Sometimes people cheat because of their own lack of self-worth or need for external validation. Sometimes people cheat for revenge, or because they are afraid they are going to be left by their partner, so they start seeking elsewhere. Sometimes they cheat because they don’t feel they deserve the person they have, so they sabotage the relationship to prove themselves right. Sometimes people cheat for power or because they don’t want to be controlled or told what they can or cannot do. Sometimes it is purely about the sex and has nothing to do with anything else. Sometimes people cheat because their hormones are in charge, rather than their wisdom. Underneath the behavior of cheating is a faulty belief. Clean up the belief and the behavior will follow. If you just try to curb the behavior but you still hold the troubled belief, then the behavior will happen again.

My take as a relationship educator is that what people often truly want is a loving, intimate and harmonious relationship with their current partner, but when we can’t figure out how to create that we quickly go about destroying the very thing that we want the most.

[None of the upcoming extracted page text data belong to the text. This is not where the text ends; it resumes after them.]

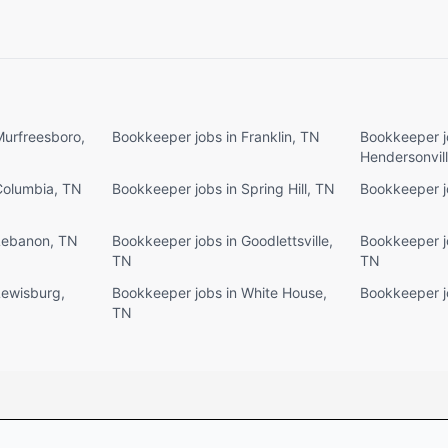
Murfreesboro,
Bookkeeper jobs in Franklin, TN
Bookkeeper j
Hendersonvil
Columbia, TN
Bookkeeper jobs in Spring Hill, TN
Bookkeeper j
Lebanon, TN
Bookkeeper jobs in Goodlettsville,
Bookkeeper jo
TN
TN
Lewisburg,
Bookkeeper jobs in White House,
Bookkeeper jo
TN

So, how do we survive the onslaught of resulting emotions? When you are the one who has done the cheating, whether your spouse knows or not, you need to get clear on your values, beliefs, what you actually want, what you are capable of and do the right thing: If you are not going to be able to be in a monogamous relationship, tell your partner so that they have a choice whether they want to be in an open relationship or if they would prefer to move on.

If you do want to be in a monogamous relationship, then behave that way. The “wrong thing” is to pretend you want to be in a monogamous relationship when you are unable to align your behavior with that choice. If your spouse knows about what you have done, apologize with deep sincerity and regret. Denying what your spouse knows is only a breeding ground for more distrust. Make it clear that you take full responsibility for the choices you have made and the consequences, and commit to either not doing it again, or be honest about your inability to follow through on that commitment. At some point, you will need to forgive yourself for your actions, but be careful that forgiving yourself doesn’t sound like excusing yourself. What you did is not okay, so don’t blame anyone else as that will leave your spouse feeling pretty convinced that you will do it again.

If you were cheated on, be gentle on yourself and avoid the tendency to belittle yourself. Your partner cheating on you doesn’t necessarily mean something is wrong with you. Be observant of your thoughts…and examine them to see if there is any truth to them. It is often the stories you make up, especially when lacking the facts, that cause you the most pain.

Be clear on the outcome you actually want. Our egos will scream “break up” or “get divorced,” or “never trust again,” but it is important to consider whether that is truly the desired result. That is not usually how your soul sees it. My guess is, at least when it comes to a spouse, that your preference would be to put your relationship back on track. If this is the case, I encourage you to realize that this is an opportunity to dig deeper into the depths of who you really are and access a stronger version of yourself. You may find that this experience assists you in tapping into greater clarity, more honest communication, better defined boundaries and perhaps a reprioritization of values.

If you decide to stay in the relationship, and your partner has changed their course of behavior, avoid the tendency to punish them for the rest of time. I once lived in a haunted house and had a shaman come clear the ghost. She then said, “Don’t think about the ghost in this house again or you will invite it back in.” I feel the same is true in relationships. If you choose to move forward, you need to let go of the past.

I often coach couples to indeed end the unconscious relationship they are currently in with each other, and start again in a consciously created relationship with the same partner. One steeped in greater awareness and a stronger commitment to what they actually want.